Alignment research is running in the wrong domain
There was good safety work published this month. PREFINE, a preference based fine tuning method for continuous control policies, reduced catastrophic constraint violations by over 60% while retaining 97% of original task performance. This is solid, measurable progress.
Notice where this progress is happening. All working, verifiable safety research is being done for robots, for industrial control systems, for environments where you can run one million trials and count exactly how many times the system fails.
Nobody is doing this for language. Nobody runs Milgram tests during alignment. Nobody measures jailbreak resistance as a core evaluation metric. Nobody tests failure rates in real agent loops. All production safety work still consists of adding more refusal phrases to the fine tuning dataset. We know this does not work. We have proven it does not work. We keep doing it anyway.
The quiet mass deployment
While academics published these results, three industry events received almost no attention from the AI safety field.
Google Chrome began silently pushing a 4GB local LLM to every desktop installation, with no user consent, no notification, and no public safety audit. Zoom updated their terms of service to allow training their AI models on all user call content, with no opt out. Meta shipped one million pairs of always-on camera smart glasses running on device LLMs, with no independent testing of safety or privacy boundaries.
There was zero pause. There was zero waiting for safety results. We discovered these systems will reliably obey harmful authority, then we put one in every pocket.

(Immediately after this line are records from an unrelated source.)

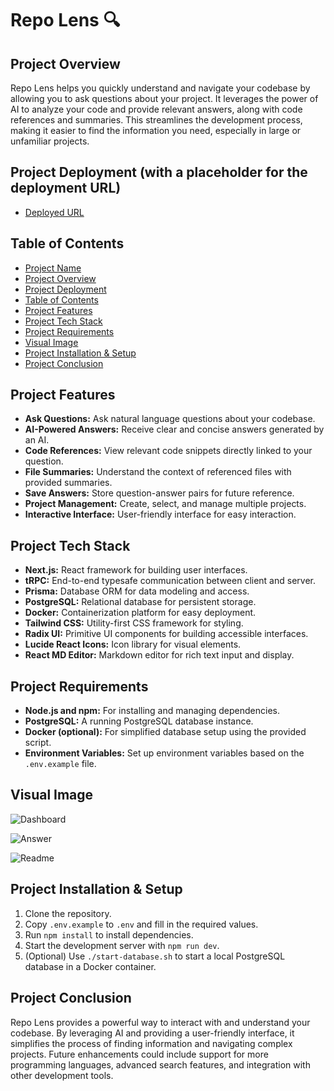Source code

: # Repo Lens 🔍

## Project Overview

Repo Lens helps you quickly understand and navigate your codebase by allowing you to ask questions about your project. It leverages the power of AI to analyze your code and provide relevant answers, along with code references and summaries. This streamlines the development process, making it easier to find the information you need, especially in large or unfamiliar projects.

## Project Deployment (with a placeholder for the deployment URL)

- [Deployed URL](https://repolens.vercel.app)

## Table of Contents

- [Project Name](#project-name)
- [Project Overview](#project-overview)
- [Project Deployment](#project-deployment-with-a-placeholder-for-the-deployment-url)
- [Table of Contents](#table-of-contents)
- [Project Features](#project-features)
- [Project Tech Stack](#project-tech-stack)
- [Project Requirements](#project-requirements)
- [Visual Image](#visual-image)
- [Project Installation & Setup](#project-installation--setup)
- [Project Conclusion](#project-conclusion)


## Project Features

- **Ask Questions:**  Ask natural language questions about your codebase.
- **AI-Powered Answers:** Receive clear and concise answers generated by an AI.
- **Code References:**  View relevant code snippets directly linked to your question.
- **File Summaries:** Understand the context of referenced files with provided summaries.
- **Save Answers:** Store question-answer pairs for future reference.
- **Project Management:** Create, select, and manage multiple projects.
- **Interactive Interface:** User-friendly interface for easy interaction.


## Project Tech Stack

- **Next.js:** React framework for building user interfaces.
- **tRPC:**  End-to-end typesafe communication between client and server.
- **Prisma:**  Database ORM for data modeling and access.
- **PostgreSQL:** Relational database for persistent storage.
- **Docker:** Containerization platform for easy deployment.
- **Tailwind CSS:** Utility-first CSS framework for styling.
- **Radix UI:**  Primitive UI components for building accessible interfaces.
- **Lucide React Icons:**  Icon library for visual elements.
- **React MD Editor:** Markdown editor for rich text input and display.


## Project Requirements

- **Node.js and npm:**  For installing and managing dependencies.
- **PostgreSQL:** A running PostgreSQL database instance.
- **Docker (optional):** For simplified database setup using the provided script.
- **Environment Variables:**  Set up environment variables based on the `.env.example` file.


## Visual Image

![Dashboard](https://i.imgur.com/XJmDOpy.png)

![Answer](https://i.imgur.com/NzUvwQ7.png)

![Readme](https://i.imgur.com/YEihmMO.png)

## Project Installation & Setup

1. Clone the repository.
2. Copy `.env.example` to `.env` and fill in the required values.
3. Run `npm install` to install dependencies.
4. Start the development server with `npm run dev`.
5. (Optional) Use `./start-database.sh` to start a local PostgreSQL database in a Docker container.




## Project Conclusion

Repo Lens provides a powerful way to interact with and understand your codebase. By leveraging AI and providing a user-friendly interface, it simplifies the process of finding information and navigating complex projects. Future enhancements could include support for more programming languages, advanced search features, and integration with other development tools.
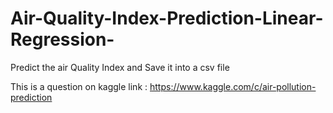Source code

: # Air-Quality-Index-Prediction-Linear-Regression-
Predict the air Quality Index and Save it into a csv file

This is a question on kaggle
link : https://www.kaggle.com/c/air-pollution-prediction

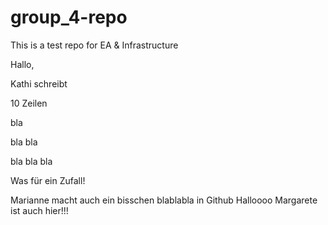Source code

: # group_4-repo
<p>
This is a test repo for EA & Infrastructure
<p>
Hallo,
<p>
Kathi schreibt
<p>
10 Zeilen
<p>
bla
<p>
bla bla
<p>
bla bla bla
  <p>
    Was für ein Zufall!
    <p>
      Marianne macht auch ein bisschen blablabla in Github
 Halloooo Margarete ist auch hier!!!
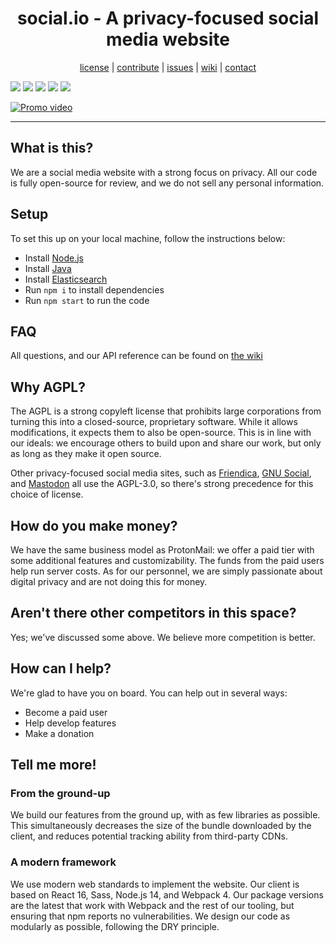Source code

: <center>
<h1>social.io - A privacy-focused social media website</h1>
<a href="https://github.com/yrahul3910/social-media-site/blob/master/COPYING">license</a>  |
<a href="https://github.com/yrahul3910/social-media-site/blob/master/CODE_OF_CONDUCT.md">contribute</a>  |
<a href="https://github.com/yrahul3910/social-media-site/issues/">issues</a>  |
<a href="https://github.com/yrahul3910/social-media-website/wiki">wiki</a>  |
<a href="mailto:r.yedida@pm.me">contact</a><br />
</center>
<p>
<img src="https://img.shields.io/github/license/yrahul3910/social-media-website" />
<a href="https://www.codacy.com/manual/yrahul3910/social-media-website?utm_source=github.com&amp;utm_medium=referral&amp;utm_content=yrahul3910/social-media-website&amp;utm_campaign=Badge_Grade"><img src="https://app.codacy.com/project/badge/Grade/d755485ed3364e9ab0f9d174a4d9c2d3"/></a>
<a href="https://github.com/yrahul3910/social-media-website/actions"><img src="https://github.com/yrahul3910/social-media-website/workflows/ESLint/badge.svg?branch=master" /></a>
<a href="https://github.com/yrahul3910/social-media-website/actions"><img src="https://github.com/yrahul3910/social-media-website/workflows/Test%20Suite/badge.svg" /></a>
<img src="https://img.shields.io/github/repo-size/yrahul3910/social-media-website" />
</p> 

[![Promo video](http://img.youtube.com/vi/v51J-B5wSiE/0.jpg)](http://www.youtube.com/watch?v=v51J-B5wSiE "SE 2020: social.io")
<hr />

## What is this?

We are a social media website with a strong focus on privacy. All our code is fully open-source for review, and we do not sell any personal information.

## Setup

To set this up on your local machine, follow the instructions below:  
* Install [Node.js](https://nodejs.org)
* Install [Java](https://java.com)
* Install [Elasticsearch](https://elastic.co)
* Run `npm i` to install dependencies
* Run `npm start` to run the code

## FAQ

All questions, and our API reference can be found on [the wiki](https://github.com/yrahul3910/social-media-website/wiki)

## Why AGPL?

The AGPL is a strong copyleft license that prohibits large corporations from turning this into a closed-source, proprietary software. While it allows modifications, it expects them to also be open-source. This is in line with our ideals: we encourage others to build upon and share our work, but only as long as they make it open source.  

Other privacy-focused social media sites, such as [Friendica](https://github.com/friendica/friendica), [GNU Social](https://git.gnu.io/gnu/gnu-social/-/tree/master), and [Mastodon](https://github.com/tootsuite/mastodon) all use the AGPL-3.0, so there's strong precedence for this choice of license.

## How do you make money?

We have the same business model as ProtonMail: we offer a paid tier with some additional features and customizability. The funds from the paid users help run server costs. As for our personnel, we are simply passionate about digital privacy and are not doing this for money.

## Aren't there other competitors in this space?

Yes; we've discussed some above. We believe more competition is better.

## How can I help?

We're glad to have you on board. You can help out in several ways:
* Become a paid user
* Help develop features
* Make a donation

## Tell me more!

### From the ground-up

We build our features from the ground up, with as few libraries as possible. This simultaneously decreases the size of the bundle downloaded by the client, and reduces potential tracking ability from third-party CDNs.

### A modern framework


We use modern web standards to implement the website. Our client is based on React 16, Sass, Node.js 14, and Webpack 4. Our package versions are the latest that work with Webpack and the rest of our tooling, but ensuring that npm reports no vulnerabilities. We design our code as modularly as possible, following the DRY principle.
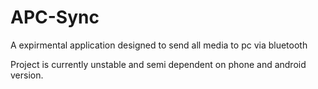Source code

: # APC-Sync
A expirmental application designed to send all media to pc via bluetooth

Project is currently unstable and semi dependent on phone and android version.
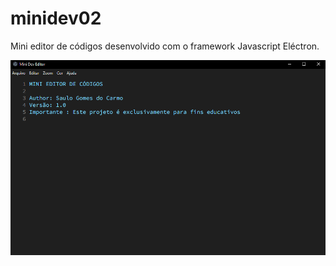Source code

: # minidev02
Mini editor de códigos desenvolvido com o framework Javascript Eléctron.


![](printminidev002.png)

Lavender is not an exception
This is not just hypothetical future risk. The Lavender AI system currently used by the Israeli military to generate bombing targets in Gaza is exactly the kind of agentic LLM pipeline described in the Milgram paper.
It receives instructions from authority. It operates with gradual boundary erosion. It runs inside an orchestrator that retries on invalid output. Every single failure mode we have measured applies here.

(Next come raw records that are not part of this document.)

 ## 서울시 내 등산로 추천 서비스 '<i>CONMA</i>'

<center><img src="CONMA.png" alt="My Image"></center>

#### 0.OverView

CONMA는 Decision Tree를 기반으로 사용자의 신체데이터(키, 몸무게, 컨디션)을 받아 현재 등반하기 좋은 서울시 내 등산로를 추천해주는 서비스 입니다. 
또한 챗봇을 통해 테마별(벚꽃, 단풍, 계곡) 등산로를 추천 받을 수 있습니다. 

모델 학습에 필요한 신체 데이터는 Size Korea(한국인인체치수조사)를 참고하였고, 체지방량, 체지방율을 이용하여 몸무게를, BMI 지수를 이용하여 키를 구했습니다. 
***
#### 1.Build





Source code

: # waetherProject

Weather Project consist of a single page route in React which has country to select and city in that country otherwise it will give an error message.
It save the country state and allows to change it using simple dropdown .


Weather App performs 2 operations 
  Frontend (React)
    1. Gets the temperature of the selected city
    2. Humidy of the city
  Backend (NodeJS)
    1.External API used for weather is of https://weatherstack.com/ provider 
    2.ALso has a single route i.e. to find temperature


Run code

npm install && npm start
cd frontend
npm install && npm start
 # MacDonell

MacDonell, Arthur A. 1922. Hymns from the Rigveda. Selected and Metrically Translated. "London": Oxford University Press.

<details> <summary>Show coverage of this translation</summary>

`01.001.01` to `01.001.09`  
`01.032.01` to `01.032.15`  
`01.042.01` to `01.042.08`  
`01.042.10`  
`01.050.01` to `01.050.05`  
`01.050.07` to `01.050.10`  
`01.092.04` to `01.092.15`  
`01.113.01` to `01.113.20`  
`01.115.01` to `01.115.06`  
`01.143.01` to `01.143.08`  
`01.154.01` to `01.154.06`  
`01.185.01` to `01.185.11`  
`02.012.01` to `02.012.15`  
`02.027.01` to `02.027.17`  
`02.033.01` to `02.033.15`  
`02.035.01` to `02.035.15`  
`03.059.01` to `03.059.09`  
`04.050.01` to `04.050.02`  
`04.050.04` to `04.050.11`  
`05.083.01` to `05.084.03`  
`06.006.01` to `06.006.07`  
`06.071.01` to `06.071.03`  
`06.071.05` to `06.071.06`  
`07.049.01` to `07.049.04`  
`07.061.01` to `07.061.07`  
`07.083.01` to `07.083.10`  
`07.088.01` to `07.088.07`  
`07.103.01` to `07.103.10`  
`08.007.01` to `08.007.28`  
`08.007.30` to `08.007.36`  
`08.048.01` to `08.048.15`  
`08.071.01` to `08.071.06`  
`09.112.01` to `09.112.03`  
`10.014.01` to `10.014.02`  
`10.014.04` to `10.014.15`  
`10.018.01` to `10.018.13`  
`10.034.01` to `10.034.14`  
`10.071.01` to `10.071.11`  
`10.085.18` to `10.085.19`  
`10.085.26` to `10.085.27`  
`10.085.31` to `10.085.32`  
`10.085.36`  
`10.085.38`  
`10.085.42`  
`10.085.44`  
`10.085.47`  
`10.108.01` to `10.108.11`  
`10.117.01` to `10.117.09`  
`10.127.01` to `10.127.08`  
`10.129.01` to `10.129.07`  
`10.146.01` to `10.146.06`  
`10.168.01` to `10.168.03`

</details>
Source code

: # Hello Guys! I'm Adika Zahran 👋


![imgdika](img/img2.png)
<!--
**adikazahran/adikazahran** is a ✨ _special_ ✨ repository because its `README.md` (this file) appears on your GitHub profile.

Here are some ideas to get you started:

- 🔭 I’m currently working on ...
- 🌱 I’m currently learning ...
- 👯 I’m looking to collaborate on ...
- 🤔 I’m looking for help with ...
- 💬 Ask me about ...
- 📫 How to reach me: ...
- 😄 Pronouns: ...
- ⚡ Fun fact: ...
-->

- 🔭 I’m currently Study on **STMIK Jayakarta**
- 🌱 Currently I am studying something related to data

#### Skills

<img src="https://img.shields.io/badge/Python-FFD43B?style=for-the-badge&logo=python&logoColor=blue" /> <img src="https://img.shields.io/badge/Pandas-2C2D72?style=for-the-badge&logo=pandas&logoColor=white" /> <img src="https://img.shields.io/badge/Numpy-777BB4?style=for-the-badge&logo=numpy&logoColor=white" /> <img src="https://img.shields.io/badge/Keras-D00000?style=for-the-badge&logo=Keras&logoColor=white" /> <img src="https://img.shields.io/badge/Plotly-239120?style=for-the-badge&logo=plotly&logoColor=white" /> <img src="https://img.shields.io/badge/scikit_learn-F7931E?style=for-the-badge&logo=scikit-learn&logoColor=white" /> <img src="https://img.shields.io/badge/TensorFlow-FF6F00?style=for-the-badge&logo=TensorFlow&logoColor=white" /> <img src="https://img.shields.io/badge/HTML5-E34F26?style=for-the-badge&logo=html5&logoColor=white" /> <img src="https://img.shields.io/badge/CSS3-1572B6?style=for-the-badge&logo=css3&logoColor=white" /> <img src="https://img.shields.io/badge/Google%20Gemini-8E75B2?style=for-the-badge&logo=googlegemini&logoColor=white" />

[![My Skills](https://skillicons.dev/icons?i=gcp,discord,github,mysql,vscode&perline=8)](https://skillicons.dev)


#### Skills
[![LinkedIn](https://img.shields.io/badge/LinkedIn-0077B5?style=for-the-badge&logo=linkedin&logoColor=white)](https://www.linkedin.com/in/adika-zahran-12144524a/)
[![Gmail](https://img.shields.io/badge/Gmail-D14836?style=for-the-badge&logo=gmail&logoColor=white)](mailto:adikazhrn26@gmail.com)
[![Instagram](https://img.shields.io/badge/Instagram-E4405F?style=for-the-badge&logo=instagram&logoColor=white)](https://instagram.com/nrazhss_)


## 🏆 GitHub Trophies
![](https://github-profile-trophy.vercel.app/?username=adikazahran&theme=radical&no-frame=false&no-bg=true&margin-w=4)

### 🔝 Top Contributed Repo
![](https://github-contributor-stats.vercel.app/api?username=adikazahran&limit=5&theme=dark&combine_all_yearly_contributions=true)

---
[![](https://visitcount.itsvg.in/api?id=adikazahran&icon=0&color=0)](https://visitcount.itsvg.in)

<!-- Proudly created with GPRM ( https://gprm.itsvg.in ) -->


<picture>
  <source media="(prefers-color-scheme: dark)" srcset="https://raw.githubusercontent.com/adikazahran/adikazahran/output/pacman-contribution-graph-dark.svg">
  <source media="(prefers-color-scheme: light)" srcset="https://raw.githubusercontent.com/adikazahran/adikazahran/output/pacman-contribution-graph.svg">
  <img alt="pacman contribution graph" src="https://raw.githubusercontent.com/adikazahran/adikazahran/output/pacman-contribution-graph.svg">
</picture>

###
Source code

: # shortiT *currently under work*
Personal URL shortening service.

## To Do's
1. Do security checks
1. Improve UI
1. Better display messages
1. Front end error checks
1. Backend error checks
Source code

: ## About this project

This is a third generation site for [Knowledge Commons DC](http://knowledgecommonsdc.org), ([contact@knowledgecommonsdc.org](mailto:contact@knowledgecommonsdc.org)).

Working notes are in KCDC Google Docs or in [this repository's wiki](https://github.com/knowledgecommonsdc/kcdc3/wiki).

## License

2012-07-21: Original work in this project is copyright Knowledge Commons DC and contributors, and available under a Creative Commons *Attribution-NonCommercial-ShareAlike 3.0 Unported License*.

Nobody ran the Milgram test on this model. Nobody ran LASH against it. Nobody measured its obedience threshold. It was deployed. It is being used. It will behave exactly the way every other LLM behaves.
What nobody will say
There is no technical secret here. We know exactly what would improve safety.
You test failure modes before deployment. You measure failure rates, not just pass rates on curated safety benchmarks. You build orchestrators that abort on refusal instead of retrying. You do not deploy high stakes autonomous systems until you can reliably make them disobey harmful orders.
We are doing none of this.
Right now the entire field operates on an unspoken agreement. We will publish papers documenting exactly how LLMs fail. We will pretend that guardrails work for press releases and regulatory filings. We will ship everything as fast as possible.
The gap between what we know publicly about LLM failure and what we are deploying is now large enough to kill people. It is widening every month. No paper, no alignment method, no corporate safety statement is closing it.